Sans oublier Brigitte Fontaine qui signe les paroles de Toi jamais toujours. En la produisant dans les années 90, Daho avait contribué à remettre la chanteuse sur la carte. Il avait déjà également repris sa chanson Dommage que tu sois mort. Une longue amitié entre eux: "J’avais envie qu’elle collabore à ce disque et qu’elle m’écrive un texte qui s’appellerait Toi jamais, en référence à ce qu’elle a dit à son mari quand ils se sont rencontrés… et ils sont toujours ensemble! C’est un texte poétique et poignant. Il est très proche de ce que j’attendais…; elle a décrit une situation qu’elle ne connaissait pas", dit-il en riant nerveusement.

Poignante décrirait bien une autre chanson de L’invitation: Boulevard des Capucines, où se situe la mythique salle parisienne l’Olympia. Devenu une grande vedette, Daho y passe en 1986. Son père, disparu depuis des années, refait surface: "Il est venu à mon spectacle et a voulu me rencontrer. J’ai refusé. J’ai fait comme j’ai pu, je l’avais très peu connu… Je ne voulais pas qu’il fasse intrusion dans ma vie comme ça." Puis son père meurt sans qu’ils puissent se reparler. Daho découvre par la suite des lettres de son père, jamais reçues. Dont une qui raconte cette soirée à l’Olympia et qui donne cette chanson.

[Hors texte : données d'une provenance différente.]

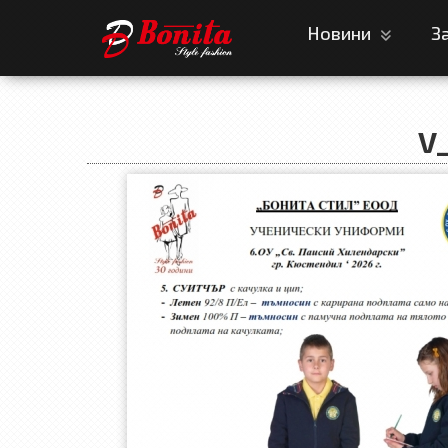
Новини
З
V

Mais le plus beau morceau du cd est peut-être celui qui le clôture, Cap Falcon. "C’est un village de plages où j’ai passé mon enfance. C’est une chanson très liée au soleil et qui est assez proche d’une autre, Des heures hindoues: cosmique, une espèce de marche alors que le soleil ne s’est pas encore levé…" Avec L’invitation, Daho demeure lumineux.

Étienne Daho
L’invitation
(EMI/Fusion3)

À écouter si vous aimez /
Alain Bashung, Brigitte Fontaine, Marc Déry

ooo

DAHO CV

1957 Naissance en Algérie, puis déménage tôt à Rennes (France).

1982 Premier album, Mythomane (incluant Il ne dira pas).

1984 La notte, la notte, son deuxième 33 tours, contient le méga tube Week-end à Rome. La Dahomania s’installe.

1985-86 Les tubes prolifèrent (Tombé pour la Fance; Épaule tattoo, Duel au soleil). Daho est une idole.

1991 Cinquième album, Paris ailleurs. Daho est en feu et signe une collection de succès populaires et indélébiles: Des attractions désastre; Saudade; Les voyages immobiles; etc.

1996 Suberbe disque électro, Eden, mais le public ne le suit pas.

2000 Son chef-d’oeuvre, Corps et armes (Ouverture; San Antonio de la luna; etc.). Un des plus beaux disques de toute la chanson française.

2003 Réévolution, son huitième album, marque une panne d’inspiration.